Previous studies of nitrobenzene (NB) degradation by Fenton and photo-Fenton technologies have demonstrated the formation and accumulation of 1,3-dinitrobenzene (1,3-DNB) as a highly toxic reaction intermediate. In the present study, we analyze the conditions that favor 1,3-DNB formation during NB degradation by Fe(2+)/H(2)O(2), Fe(3+)/H(2)O(2), UV/Fe(3+)/H(2)O(2) or UV/H(2)O(2) processes. Nitration yields in Fenton, Fenton-like and photo-Fenton techniques were much higher than those observed in UV/H(2)O(2) systems. Besides, several tests showed that 1,3-DNB formation increases with the initial iron concentration and decreases as the initial H(2)O(2) concentration increases. In order to asses the key species involved in NB nitration mechanism, additional experiments were performed in the presence of NO(2)(-)or NO(3)(-). In dark systems, 1,3-DNB yield significantly increased with increasing [NO(2)(-)]_(0), while it was not affected by the presence of NO(3)(-). In contrast, 1,3-DNB yields were higher and more strongly affected by the additive concentration in UV/NO(3)(-) systems than in UV/HNO(2)/NO(2)(-) systems. Dark experiments performed at pH 1.5 in excess of HNO(2) along with UV/NO(3)(-) tests conducted in the presence of 2-propanol show that hydroxyl radicals play an important role in NB nitration since NB molecule does not react with the nitrating agents ONOOH, .NO or .NO(2). The results indicate that, in the experimental domain tested, the prevailing NB nitration pathway involves the reaction between the .OH-NB adduct and .NO(2) radicals.

Kinetics of nitrobenzene and 4-nitrophenol degradation by UV irradiation in the presence of nitrate and nitrite ions.
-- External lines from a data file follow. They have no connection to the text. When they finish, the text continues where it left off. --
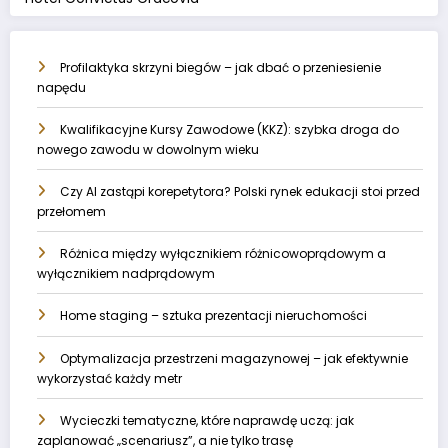
Profilaktyka skrzyni biegów – jak dbać o przeniesienie
napędu
Kwalifikacyjne Kursy Zawodowe (KKZ): szybka droga do
nowego zawodu w dowolnym wieku
Czy AI zastąpi korepetytora? Polski rynek edukacji stoi przed
przełomem
Różnica między wyłącznikiem różnicowoprądowym a
wyłącznikiem nadprądowym
Home staging – sztuka prezentacji nieruchomości
Optymalizacja przestrzeni magazynowej – jak efektywnie
wykorzystać każdy metr
Wycieczki tematyczne, które naprawdę uczą: jak
zaplanować „scenariusz”, a nie tylko trasę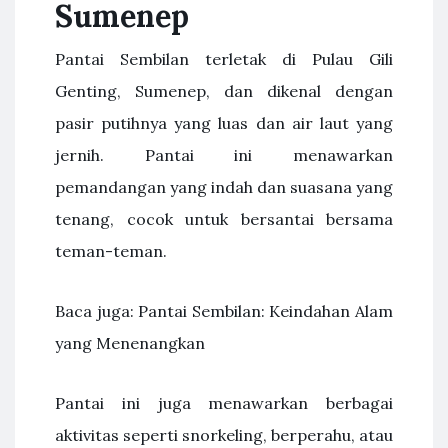
Sumenep
Pantai Sembilan terletak di Pulau Gili
Genting, Sumenep, dan dikenal dengan
pasir putihnya yang luas dan air laut yang
jernih. Pantai ini menawarkan
pemandangan yang indah dan suasana yang
tenang, cocok untuk bersantai bersama
teman-teman.
Baca juga: Pantai Sembilan: Keindahan Alam
yang Menenangkan
Pantai ini juga menawarkan berbagai
aktivitas seperti snorkeling, berperahu, atau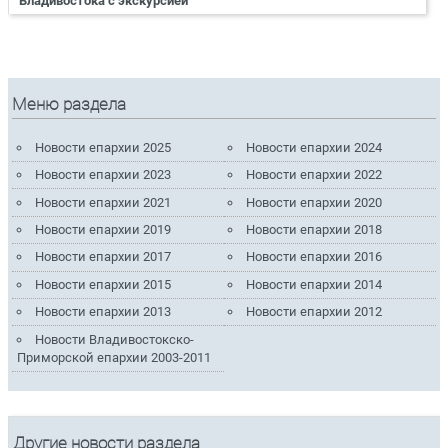
Владивостока с экскурсией
Меню раздела
Новости епархии 2025
Новости епархии 2024
Новости епархии 2023
Новости епархии 2022
Новости епархии 2021
Новости епархии 2020
Новости епархии 2019
Новости епархии 2018
Новости епархии 2017
Новости епархии 2016
Новости епархии 2015
Новости епархии 2014
Новости епархии 2013
Новости епархии 2012
Новости Владивостокско-
Приморской епархии 2003-2011
Другие новости раздела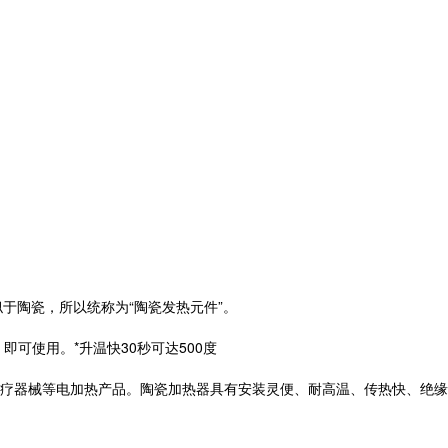
于陶瓷，所以统称为“陶瓷发热元件”。
可使用。*升温快30秒可达500度
医疗器械等电加热产品。陶瓷加热器具有安装灵便、耐高温、传热快、绝缘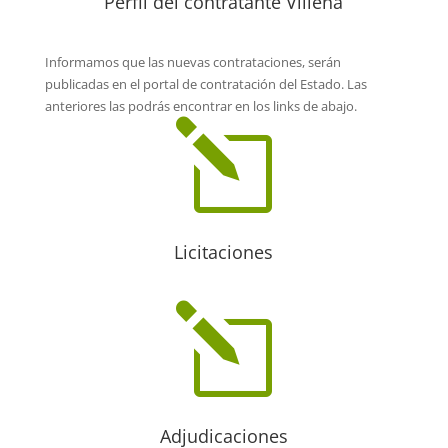
Perfil del contratante Villena
Informamos que las nuevas contrataciones, serán
publicadas en el portal de contratación del Estado. Las
anteriores las podrás encontrar en los links de abajo.
l
Licitaciones
l
Adjudicaciones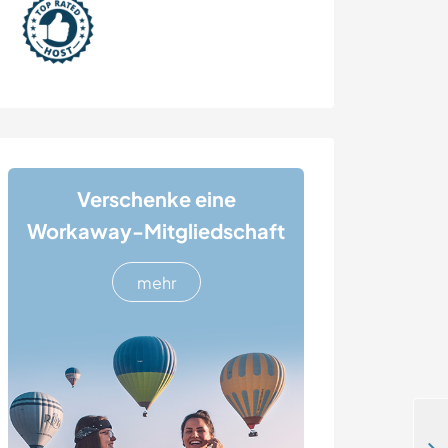
Verschenke eine
Workaway-Mitgliedschaft
mehr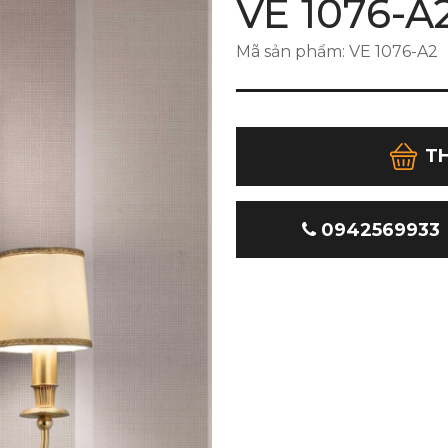
VE 1076-A
Mã sản phẩm: VE 1076-A2
T
0942569933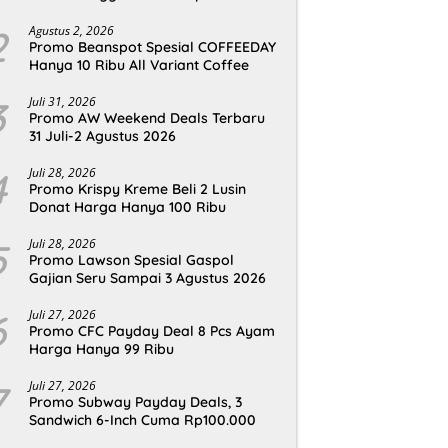
2
Agustus 2, 2026
Promo Beanspot Spesial COFFEEDAY
Hanya 10 Ribu All Variant Coffee
3
Juli 31, 2026
Promo AW Weekend Deals Terbaru
31 Juli-2 Agustus 2026
4
Juli 28, 2026
Promo Krispy Kreme Beli 2 Lusin
Donat Harga Hanya 100 Ribu
5
Juli 28, 2026
Promo Lawson Spesial Gaspol
Gajian Seru Sampai 3 Agustus 2026
6
Juli 27, 2026
Promo CFC Payday Deal 8 Pcs Ayam
Harga Hanya 99 Ribu
7
Juli 27, 2026
Promo Subway Payday Deals, 3
Sandwich 6-Inch Cuma Rp100.000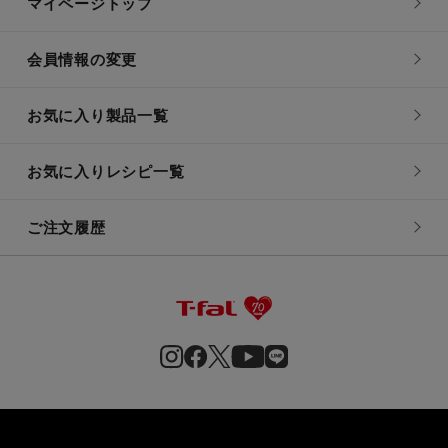
マイページトップ
会員情報の変更
お気に入り製品一覧
お気に入りレシピ一覧
ご注文履歴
In the present work we analyze the degradation rates of nitrobenzene (NBE) and 4-nitrophenol (PNP), by using UV irradiation in the presence of HNO(2)/NO(2)(-) or NO(3)(-) added as sources of hydroxyl radicals. With both nitroaromatic substrates pseudo-first-order kinetics were observed for conversion degrees of at least 45% within the analyzed experimental domain. The apparent rate constants (k(app)) were higher for UV/NO(3)(-) systems than for UV/HNO(2)/NO(2)(-) systems at high additive concentrations, whereas the opposite trend was observed for low additive concentrations. In addition, k(app) values were found to decrease with increasing substrate concentration. The analysis of the distribution of the most important products detected by HPLC suggests that reactions involving nitrogen species are likely to play a secondary role in the apparent rate constants measured. NBE and PNP degradation rates induced by HNO(2)/NO(2)(-) photolysis increase to a maximum value and then decrease with increasing additive concentration. On the other hand, substrate degradation rates increase with NO(3)(-) concentrations until a plateau is reached, but no decrease of k(app) is observed even at very high additive concentrations. The results may be quantitatively described by a simplified model that considers two opposite effects. On the one hand, the increase of additive concentrations increases the amount of photons absorbed by the photoactive species in both systems. On the other hand, high additive concentrations significantly decrease the degradation rates in UV/HNO(2)/NO(2)(-) systems where HNO(2) and NO(2)(-) are efficient hydroxyl radical scavengers, whereas this decrease is not observed in UV/NO(3)(-) systems since the scavenging ability of NO(3)(-) is much lower. Inner filter and scavenging effects are discussed and the results are compared with the ones previously reported for UV/H(2)O(2) systems.